For the second stage of shock, the textbook answer is that the blood pressure is maintained but the heart rate is elevated, urine output starts to decrease. What if your patient is on a rate-limiting calcium-channel blocker or beta-blocker and cannot mount a tachycardic response? What if they are on diuretics and a decrease in renal blood flow still results in a normal appearing urine output?

For the third stage of shock, the textbook answer is that heart rate is elevated but now blood pressure is low with the urine output compromised. Physiologically (regarding tissue perfusion), a patient on antihypertensives may go from normal right to here. They cannot vasoconstrict or mount a tachycardic response due to multiple antihypertensive agents. One good insult and they are hypoperfused.

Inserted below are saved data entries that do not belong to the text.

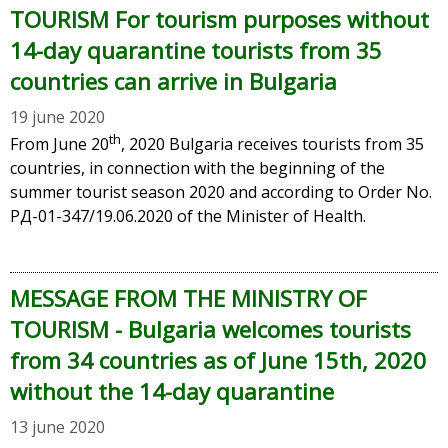
TOURISM For tourism purposes without
14-day quarantine tourists from 35
countries can arrive in Bulgaria
19 june 2020
th
From June 20
, 2020 Bulgaria receives tourists from 35
countries, in connection with the beginning of the
summer tourist season 2020 and according to Order No.
РД-01-347/19.06.2020 of the Minister of Health.
MESSAGE FROM THE MINISTRY OF
TOURISM - Bulgaria welcomes tourists
from 34 countries as of June 15th, 2020
without the 14-day quarantine
13 june 2020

For the fourth stage of shock, the textbook answer is that heart rate is significantly elevated, blood pressure is low, and urine output is almost zero. Aside from the elevated heart rate, this could be your end-stage renal disease patient after hemodialysis on a good day.

Numbers are neat when trending over time in one patient, but you are seeing a 90 pound 95 year-old in the trauma bay with a heart rate of 120 and a blood pressure of 84/40 after a motor vehicle collision. You never met her before. She is confused. Is she in shock or is she demented? Is she hypovolemic or is she just anxious and her blood pressure is normal for her? Big picture is you need more data and you need to trend the data you have over time, even if that is a brief amount of time.

The more important thing to remember is that, in general, pediatric trauma patients have much better physiologic reserves than geriatric trauma patients. Older patients crash sooner but you may have more time to intervene. Younger patients seem fine until they aren't, and then at that point they are near death.